- Na Build 2026, a Microsoft anunciou novas iniciativas de IA, incluindo um super app, modelos de raciocínio internos, ferramenta de cibersegurança e agentes de IA semelhantes ao OpenClaw.
- A mensagem foi de que a empresa está posicionada para ser uma das maiores no campo da IA, atuando de forma mais proativa.
- A Microsoft apresentou MAI-Thinking-1, seu primeiro modelo de raciocínio, além de seis modelos voltados a imagem, voz, transcrição e codificação; o modelo, segundo a empresa, é mais barato que equivalentes em algumas tarefas.
- Suleyman ressaltou que a renegociação com a OpenAI permitiu treinar modelos em escala maior com IP e dados próprios, sem distilar conhecimento de outras empresas.
- A empresa também destacou o MDASH, ferramenta de cibersegurança com cem agentes, integração do OpenClaw ao Windows e o ecossistema de Autopilots no Copilot, começando pelo Scout.
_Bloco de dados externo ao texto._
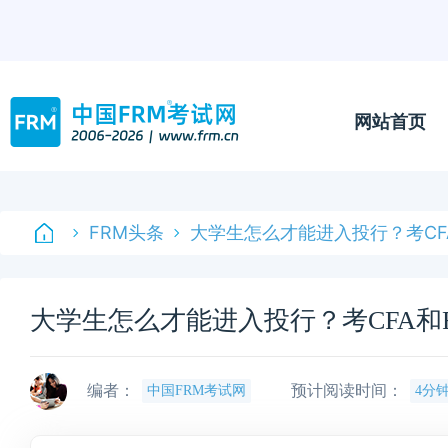
网站首页
FRM头条
大学生怎么才能进入投行？考CFA
大学生怎么才能进入投行？考CFA和F
编者：
预计阅读时间：
中国FRM考试网
4分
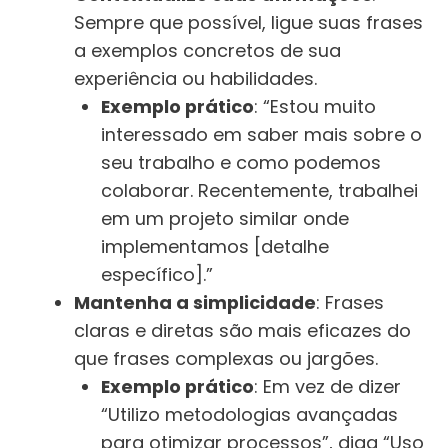
Sempre que possível, ligue suas frases
a exemplos concretos de sua
experiência ou habilidades.
Exemplo prático
: “Estou muito
interessado em saber mais sobre o
seu trabalho e como podemos
colaborar. Recentemente, trabalhei
em um projeto similar onde
implementamos [detalhe
específico].”
Mantenha a simplicidade
: Frases
claras e diretas são mais eficazes do
que frases complexas ou jargões.
Exemplo prático
: Em vez de dizer
“Utilizo metodologias avançadas
para otimizar processos”, diga “Uso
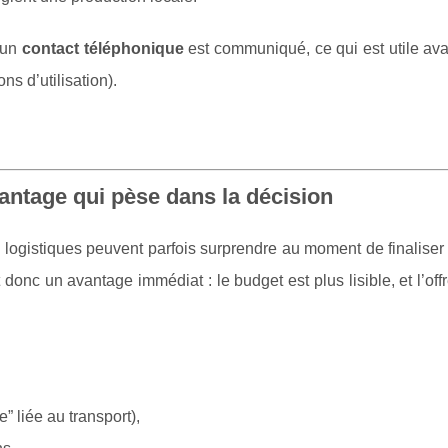
: un
contact téléphonique
est communiqué, ce qui est utile ava
s d’utilisation).
vantage qui pèse dans la décision
 logistiques peuvent parfois surprendre au moment de finaliser
 donc un avantage immédiat : le budget est plus lisible, et l’off
” liée au transport),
Durante a conferência Build da Microsoft, realizada nesta terça-feira, a empresa revelou uma série de iniciativas de IA, incluindo um aplicativo integrado, modelos de raciocínio internos, uma ferramenta de cibersegurança e agentes de IA no estilo OpenClaw. O objetivo é projetar a Microsoft como uma das principais empresas do setor.
A apresentação destacou a mudança no relacionamento com a OpenAI, parceiro estratégico há anos, que passou a operar de forma mais independente após uma renegociação contratual neste ano. A editora-chefe de IA da Microsoft enfatizou que a empresa busca avançar com modelos próprios, sem distilar ou copiar tecnologias de terceiros.
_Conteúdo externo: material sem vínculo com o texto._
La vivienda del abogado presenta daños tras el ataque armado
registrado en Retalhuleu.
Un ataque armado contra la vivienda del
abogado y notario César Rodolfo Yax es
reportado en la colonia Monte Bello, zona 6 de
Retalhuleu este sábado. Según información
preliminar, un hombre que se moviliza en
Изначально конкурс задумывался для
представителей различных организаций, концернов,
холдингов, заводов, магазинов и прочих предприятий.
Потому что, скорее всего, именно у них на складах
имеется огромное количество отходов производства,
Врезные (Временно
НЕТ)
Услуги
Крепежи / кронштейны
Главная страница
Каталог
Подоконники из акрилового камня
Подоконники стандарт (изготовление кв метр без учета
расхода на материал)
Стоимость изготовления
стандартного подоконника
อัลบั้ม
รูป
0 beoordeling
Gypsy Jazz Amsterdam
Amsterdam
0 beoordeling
Entre as novidades, Mustafa Suleyman, chefe de IA, apresentou MAI-Thinking-1, o primeiro modelo de raciocínio da companhia, ao lado de seis modelos adicionais voltados a imagem, voz, transcrição e codificação. A Microsoft afirma que o MAI-Thinking-1 é voltado a uso empresarial e operações reais, com desempenho competitivo em codificação.
A empresa também mostrou ferramentas para fortalecer a segurança cibernética com IA. Satya Nadella revelou o MDASH, que reúne cem agentes de IA para identificar falhas de segurança com maior eficiência do que modelos isolados. A Microsoft busca posicionar-se diante de ofertas similares de concorrentes, ampliando sua presença no mercado enterprise.
No campo de agentes de IA, a Microsoft trabalha para integrar OpenClaw ao Windows, consolidando uma linha de ferramentas para desenvolvedores. Peter Steinberger, criador do OpenClaw, apareceu para apresentar melhorias de segurança e a possibilidade de uso interno em empresas, com integração de um plug-in para adaptar o ambiente corporativo.
Paralelamente, a companhia aposta no Copilot como uma “super app” que reúne assistentes de IA para atividades de desenvolvimento. Os agentes autônomos, chamados Autopilots, devem oferecer interfaces de usuário e integração com e-mails, Teams e agendas, além de gerar briefings diários. As primeiras soluções incluem o Scout, o agente pessoal contínuo para organizações.
Os executivos ressaltaram o foco em segurança e governança, destacando ferramentas de proteção para uso empresarial. O objetivo é assegurar confiabilidade e conformidade ao adotarem IA no dia a dia corporativo, reduzindo riscos de uso indevido.
Na prática, a Microsoft também conta com apoio de parceiros tecnológicos. Jensen Huang, CEO da Nvidia, participou por videoconferência para destacar a relação com GPUs RTX Spark, usada para acelerar o desempenho dos agentes. A empresa aponta avanços na infraestrutura de hardware para sustentar modelos cada vez mais complexos.
Ao longo do evento, a empresa sublinhou que ainda está em uma fase de afirmação frente aos pares no setor de IA, como Google DeepMind, Anthropic e OpenAI. A estratégia visa ampliar a base de clientes empresariais, ampliar portfólio de modelos e consolidar sua presença em um mercado ainda competitivo.
As novas iniciativas chegam em meio a um cenário de maiores apostas em IA voltadas para o ambiente empresarial. A Microsoft ressalta a disponibilidade de 11 mil modelos no Azure, oferecendo opções diversas para empresas, além de custos eficientes em comparação com concorrentes em algumas tarefas. O objetivo é permitir escolhas amplas aos clientes sem depender de um único fornecedor.